Currently, I am developing an app for a China customer. China customer are mostly switch to GB2312 language in their OS encoding. I need to write a text file, which will be encoded using GB2312.
- I use std::ofstream file
- I compile my application under MBCS mode, not unicode.
- I use the following code, to convert CString to std::string, and write it to file using ofstream
std::string Utils::ToString(CString& cString) {
/* Will not work correctly, if we are compiled under unicode mode. */
return (LPCTSTR)cString;
}
To my surprise. It just works. I thought I need to at least make use of wstring. I try to do some investigation.

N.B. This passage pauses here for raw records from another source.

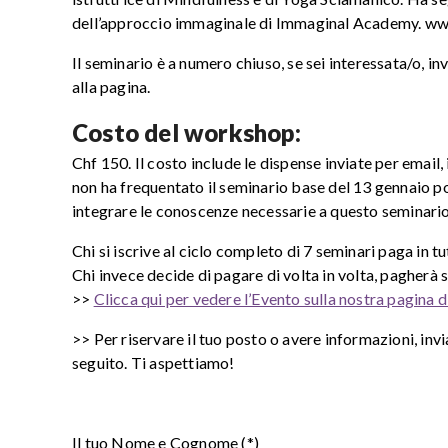
dell’approccio immaginale di Immaginal Academy. www
Il seminario è a numero chiuso, se sei interessata/o, 
alla pagina.
Costo del workshop:
Chf 150. Il costo include le dispense inviate per email, i
non ha frequentato il seminario base del 13 gennaio pot
integrare le conoscenze necessarie a questo seminario
Chi si iscrive al ciclo completo di 7 seminari paga in 
Chi invece decide di pagare di volta in volta, pagherà s
>>
Clicca qui per vedere l’Evento sulla nostra pagina
>> Per riservare il tuo posto o avere informazioni, invi
seguito. Ti aspettiamo!
Il tuo Nome e Cognome (*)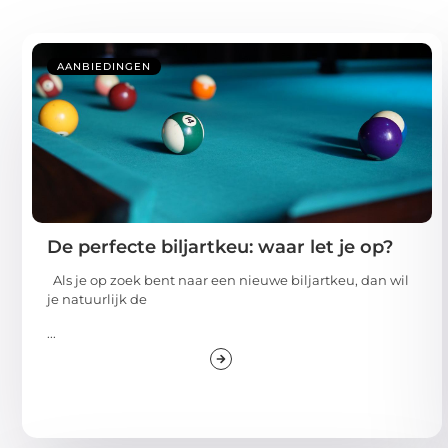
AANBIEDINGEN
De perfecte biljartkeu: waar let je op?
Als je op zoek bent naar een nieuwe biljartkeu, dan wil
je natuurlijk de
...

Here is the MBCS.txt generated.
- I try to print a single character named 脚 (its value is 0xBDC5)
- When I use CString to carry this character, its length is 2.
- When I use Utils::ToString to perform conversion to std::string, the returned string length is 2.
- I write to file using std::ofstream
My question is :
- When I exam MBCS.txt using a hex editor, the value is displayed as BD (LSB) and C5 (MSB). But I am using little endian machine. Isn't hex editor should show me C5 (LSB) and BD (MSB)? I check from wikipedia. GB2312 seems doesn't specific endianness.
- It seems that using std::string + CString just work fine for my case. May I know in what case, the above methodology will not work? and when I should start to use wstring?